Work request:
Without including any picture, write out the entries exactly as they stand.

=== Records for this task ===

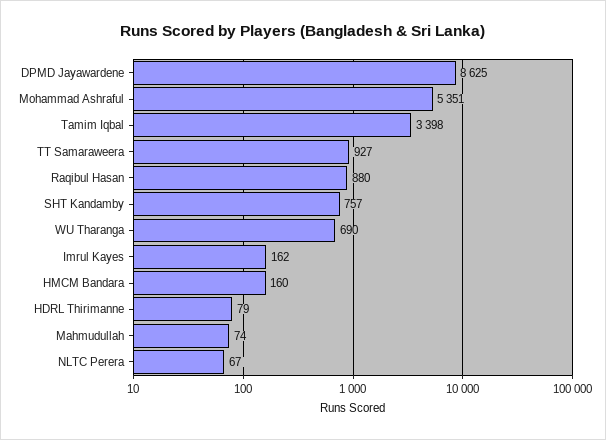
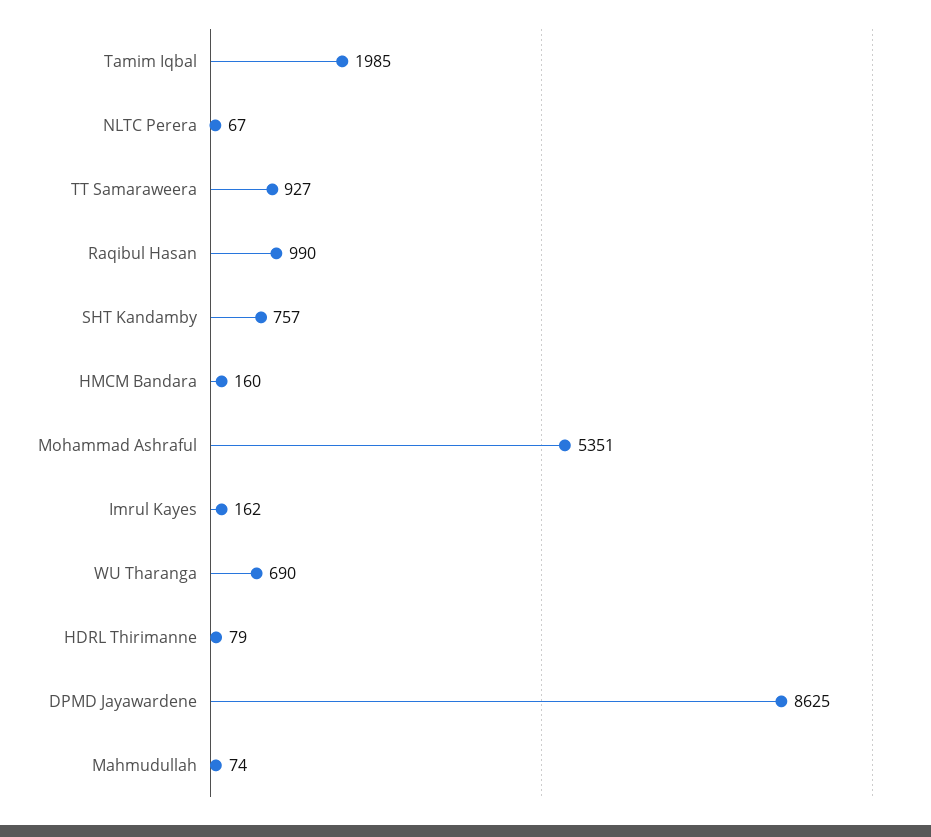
  {
    "DPMD Jayawardene": 8625,
    "Mohammad Ashraful": 5351,
-   "Tamim Iqbal": 3398,
+   "Tamim Iqbal": 1985,
    "TT Samaraweera": 927,
-   "Raqibul Hasan": 880,
+   "Raqibul Hasan": 990,
    "SHT Kandamby": 757,
    "WU Tharanga": 690,
    "Imrul Kayes": 162,
    "HMCM Bandara": 160,
    "HDRL Thirimanne": 79,
    "Mahmudullah": 74,
    "NLTC Perera": 67
  }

===

Written answer:
  {
    "DPMD Jayawardene": 8625,
    "Mohammad Ashraful": 5351,
-   "Tamim Iqbal": 3398,
+   "Tamim Iqbal": 1985,
    "TT Samaraweera": 927,
-   "Raqibul Hasan": 880,
+   "Raqibul Hasan": 990,
    "SHT Kandamby": 757,
    "WU Tharanga": 690,
    "Imrul Kayes": 162,
    "HMCM Bandara": 160,
    "HDRL Thirimanne": 79,
    "Mahmudullah": 74,
    "NLTC Perera": 67
  }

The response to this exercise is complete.